Through prompt engineering, we designed a work process where the AI was not a simple executor, but a conductor. We asked it to initiate a step-by-step consulting process: it had to request the necessary information from us, validate each data point, perform the calculations and, most importantly, document the reasoning behind each figure.

And then the "click moment" happened.

Instead of rushing to fill the file with invented data to try to please us (the dreaded hallucination), the model stopped. It analyzed the inflation and depreciation variables and threw us a technical question to get the exact context before continuing.

"This really changes the game," Nacho commented at that moment.

Why is this fact differential?

As experts, we know that the biggest risk of AI is its complacency bias. However, when you design a flow where the AI has permission to stop and request context, the quality of the result skyrockets:

Long-term reasoning: The model maintained coherence throughout the session, connecting asset depreciation with the final cash flow flawlessly.

"Senior Expert" Quality: Seeing the assumptions that the model proposed, we realized that the technical level was superior to what we ourselves would have achieved. We had closed the financial talent gap in one afternoon.

Defense capability: The most powerful thing is not just having the finished document.
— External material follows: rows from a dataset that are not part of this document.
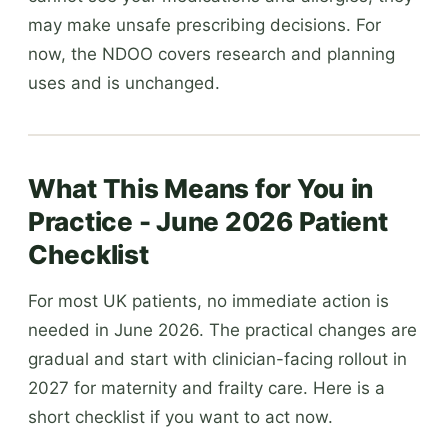
may make unsafe prescribing decisions. For
now, the NDOO covers research and planning
uses and is unchanged.
What This Means for You in
Practice - June 2026 Patient
Checklist
For most UK patients, no immediate action is
needed in June 2026. The practical changes are
gradual and start with clinician-facing rollout in
2027 for maternity and frailty care. Here is a
short checklist if you want to act now.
Thanks to the model documenting the entire process, we can now present it and, above all, defend it before any auditor, because we understand the "why" behind each number.

From 3 days to 90 minutes

What would have previously required weeks of back and forth with external consultants or days of internal blockage, we solved in an hour and a half.

This real case shows us that AI is not a tool to write emails faster; it is a reasoning engine that, well directed by profiles like Nacho or me, allows a team to execute tasks of a technical complexity that was previously out of their reach.

Yesterday's great lesson is clear: AI is not going to replace experts, but it will make those who know how to iterate with it indistinguishable from a team of experts.